*Task details:* From the line containing "a_n x^n_n +" through the last line of the records, print every line exactly and nothing more.

(Data records)

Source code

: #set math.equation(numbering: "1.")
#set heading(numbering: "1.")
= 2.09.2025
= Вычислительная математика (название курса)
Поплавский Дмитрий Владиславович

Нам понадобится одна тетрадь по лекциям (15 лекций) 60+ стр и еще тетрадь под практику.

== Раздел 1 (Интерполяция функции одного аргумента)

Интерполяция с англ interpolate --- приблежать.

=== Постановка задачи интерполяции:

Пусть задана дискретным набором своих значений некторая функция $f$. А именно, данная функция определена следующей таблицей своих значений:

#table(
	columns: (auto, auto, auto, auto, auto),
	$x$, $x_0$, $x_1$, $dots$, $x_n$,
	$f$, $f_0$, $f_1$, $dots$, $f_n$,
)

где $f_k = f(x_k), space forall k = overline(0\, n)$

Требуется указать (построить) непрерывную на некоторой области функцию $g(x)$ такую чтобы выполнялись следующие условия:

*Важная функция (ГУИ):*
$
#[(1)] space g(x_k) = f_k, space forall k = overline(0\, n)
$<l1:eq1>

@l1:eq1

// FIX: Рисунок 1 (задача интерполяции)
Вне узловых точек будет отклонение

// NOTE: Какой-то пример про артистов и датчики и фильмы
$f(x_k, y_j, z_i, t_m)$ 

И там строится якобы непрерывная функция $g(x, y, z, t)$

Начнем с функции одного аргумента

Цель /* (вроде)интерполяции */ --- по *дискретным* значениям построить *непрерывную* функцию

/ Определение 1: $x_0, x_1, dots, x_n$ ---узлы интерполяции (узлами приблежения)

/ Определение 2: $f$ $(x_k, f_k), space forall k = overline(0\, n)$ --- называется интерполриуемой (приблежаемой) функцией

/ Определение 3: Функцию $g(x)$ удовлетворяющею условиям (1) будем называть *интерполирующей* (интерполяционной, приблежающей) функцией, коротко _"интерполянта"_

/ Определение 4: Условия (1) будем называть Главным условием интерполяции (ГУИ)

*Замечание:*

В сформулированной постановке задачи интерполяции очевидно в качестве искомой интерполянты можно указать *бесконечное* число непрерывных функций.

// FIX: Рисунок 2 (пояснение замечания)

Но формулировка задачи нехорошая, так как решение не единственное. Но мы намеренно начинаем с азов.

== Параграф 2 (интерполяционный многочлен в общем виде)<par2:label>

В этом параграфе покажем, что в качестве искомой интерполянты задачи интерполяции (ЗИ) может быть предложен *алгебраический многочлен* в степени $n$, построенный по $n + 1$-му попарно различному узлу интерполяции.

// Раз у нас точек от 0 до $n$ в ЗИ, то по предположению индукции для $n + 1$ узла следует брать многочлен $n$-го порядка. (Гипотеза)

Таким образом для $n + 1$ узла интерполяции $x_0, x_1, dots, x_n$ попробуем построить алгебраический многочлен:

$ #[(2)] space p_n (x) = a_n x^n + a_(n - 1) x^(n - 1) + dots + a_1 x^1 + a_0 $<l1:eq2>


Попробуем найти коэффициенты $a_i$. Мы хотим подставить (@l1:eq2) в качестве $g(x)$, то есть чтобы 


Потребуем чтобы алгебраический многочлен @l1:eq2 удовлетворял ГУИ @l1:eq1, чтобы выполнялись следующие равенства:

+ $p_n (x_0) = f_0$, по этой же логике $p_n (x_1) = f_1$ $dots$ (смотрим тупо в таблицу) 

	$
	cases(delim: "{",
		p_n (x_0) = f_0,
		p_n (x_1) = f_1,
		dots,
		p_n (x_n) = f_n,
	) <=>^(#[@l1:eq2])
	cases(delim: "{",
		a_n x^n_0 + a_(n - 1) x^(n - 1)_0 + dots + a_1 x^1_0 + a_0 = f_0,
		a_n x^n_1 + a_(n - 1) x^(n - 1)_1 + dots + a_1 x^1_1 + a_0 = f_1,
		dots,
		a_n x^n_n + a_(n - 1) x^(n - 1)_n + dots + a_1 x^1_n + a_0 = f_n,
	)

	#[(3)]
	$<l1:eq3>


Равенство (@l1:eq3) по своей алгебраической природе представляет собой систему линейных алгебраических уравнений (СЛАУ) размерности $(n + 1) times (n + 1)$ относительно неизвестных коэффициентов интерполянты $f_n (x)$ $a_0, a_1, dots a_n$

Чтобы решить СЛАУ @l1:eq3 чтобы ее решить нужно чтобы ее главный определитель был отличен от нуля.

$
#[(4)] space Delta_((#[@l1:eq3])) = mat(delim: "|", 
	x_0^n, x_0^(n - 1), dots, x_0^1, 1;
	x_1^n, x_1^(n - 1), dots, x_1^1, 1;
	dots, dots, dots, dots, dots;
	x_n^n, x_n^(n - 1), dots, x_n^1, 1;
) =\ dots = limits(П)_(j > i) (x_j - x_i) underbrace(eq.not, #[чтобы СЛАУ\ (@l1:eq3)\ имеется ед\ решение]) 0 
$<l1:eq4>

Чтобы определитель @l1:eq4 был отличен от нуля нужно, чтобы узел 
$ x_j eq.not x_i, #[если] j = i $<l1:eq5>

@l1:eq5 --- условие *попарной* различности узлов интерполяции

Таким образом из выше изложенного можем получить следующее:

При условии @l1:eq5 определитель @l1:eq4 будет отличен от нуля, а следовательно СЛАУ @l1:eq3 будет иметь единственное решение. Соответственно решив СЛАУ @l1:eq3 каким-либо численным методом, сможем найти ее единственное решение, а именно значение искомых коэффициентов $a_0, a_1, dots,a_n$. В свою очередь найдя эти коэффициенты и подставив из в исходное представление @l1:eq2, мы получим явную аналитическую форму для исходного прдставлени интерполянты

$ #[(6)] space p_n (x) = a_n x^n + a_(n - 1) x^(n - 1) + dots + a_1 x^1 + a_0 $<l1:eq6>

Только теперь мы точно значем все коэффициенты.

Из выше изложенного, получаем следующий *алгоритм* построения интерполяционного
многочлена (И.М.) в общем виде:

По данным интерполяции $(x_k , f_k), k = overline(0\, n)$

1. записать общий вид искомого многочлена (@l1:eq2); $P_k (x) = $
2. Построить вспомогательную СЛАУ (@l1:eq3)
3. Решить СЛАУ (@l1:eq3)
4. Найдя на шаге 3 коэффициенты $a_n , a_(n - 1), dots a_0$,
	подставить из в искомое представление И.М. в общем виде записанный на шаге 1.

*Response box:*
		a_n x^n_n + a_(n - 1) x^(n - 1)_n + dots + a_1 x^1_n + a_0 = f_n,
	)

	#[(3)]
	$<l1:eq3>


Равенство (@l1:eq3) по своей алгебраической природе представляет собой систему линейных алгебраических уравнений (СЛАУ) размерности $(n + 1) times (n + 1)$ относительно неизвестных коэффициентов интерполянты $f_n (x)$ $a_0, a_1, dots a_n$

Чтобы решить СЛАУ @l1:eq3 чтобы ее решить нужно чтобы ее главный определитель был отличен от нуля.

$
#[(4)] space Delta_((#[@l1:eq3])) = mat(delim: "|", 
	x_0^n, x_0^(n - 1), dots, x_0^1, 1;
	x_1^n, x_1^(n - 1), dots, x_1^1, 1;
	dots, dots, dots, dots, dots;
	x_n^n, x_n^(n - 1), dots, x_n^1, 1;
) =\ dots = limits(П)_(j > i) (x_j - x_i) underbrace(eq.not, #[чтобы СЛАУ\ (@l1:eq3)\ имеется ед\ решение]) 0 
$<l1:eq4>

Чтобы определитель @l1:eq4 был отличен от нуля нужно, чтобы узел 
$ x_j eq.not x_i, #[если] j = i $<l1:eq5>

@l1:eq5 --- условие *попарной* различности узлов интерполяции

Таким образом из выше изложенного можем получить следующее:

При условии @l1:eq5 определитель @l1:eq4 будет отличен от нуля, а следовательно СЛАУ @l1:eq3 будет иметь единственное решение. Соответственно решив СЛАУ @l1:eq3 каким-либо численным методом, сможем найти ее единственное решение, а именно значение искомых коэффициентов $a_0, a_1, dots,a_n$. В свою очередь найдя эти коэффициенты и подставив из в исходное представление @l1:eq2, мы получим явную аналитическую форму для исходного прдставлени интерполянты

$ #[(6)] space p_n (x) = a_n x^n + a_(n - 1) x^(n - 1) + dots + a_1 x^1 + a_0 $<l1:eq6>

Только теперь мы точно значем все коэффициенты.

Из выше изложенного, получаем следующий *алгоритм* построения интерполяционного
многочлена (И.М.) в общем виде:

По данным интерполяции $(x_k , f_k), k = overline(0\, n)$

1. записать общий вид искомого многочлена (@l1:eq2); $P_k (x) = $
2. Построить вспомогательную СЛАУ (@l1:eq3)
3. Решить СЛАУ (@l1:eq3)
4. Найдя на шаге 3 коэффициенты $a_n , a_(n - 1), dots a_0$,
	подставить из в искомое представление И.М. в общем виде записанный на шаге 1.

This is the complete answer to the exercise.